Eisman has said that he respects Carell's portrayal but that it was not 100 percent true to his real character. Speaking to The Globe and Mail, Eisman said, "Eliminate my sense of humour and make me angry all the time, and that's [Carell's] portrayal. It's accurate enough, but it's not really me."
The film, along with The Wolf of Wall Street, had a brief resurgence in the wake of the January 2021 GameStop short squeeze as the events shown in the films provided reference points for what was happening with the GameStop and related stocks.
Adam McKay and Charles Randolph won the Academy Award, BAFTA Award, and Writers Guild of America Award for Best Adapted Screenplay. They also won an Empire Award for the Best Screenplay. Christian Bale won the Critics' Choice Movie Award for Best Actor in a Comedy and the Satellite Award for Best Supporting Actor (Motion Picture).
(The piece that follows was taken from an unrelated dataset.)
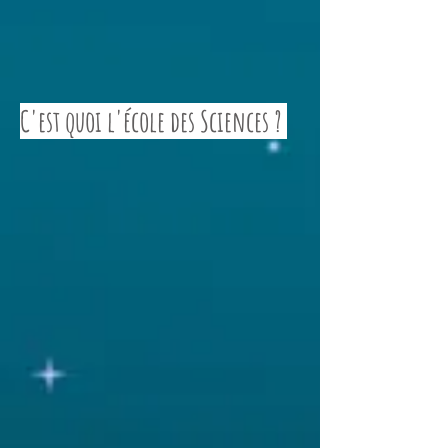
C'est quoi l'école des Sciences ?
Hank Corwin won the American Cinema Editors Award for Best Edited Feature Film (Comedy or Musical) and Los Angeles Film Critics Association Award for Best Editing.
The film earned the Critics' Choice Movie Award for Best Comedy and was named one of the Top 10 Films of the Year at the American Film Institute Awards 2015. Dede Gardner, Jeremy Kleiner, and Brad Pitt won the Producers Guild of America Award for Best Theatrical Motion Picture. The cast also won the National Board of Review Award for Best Ensemble.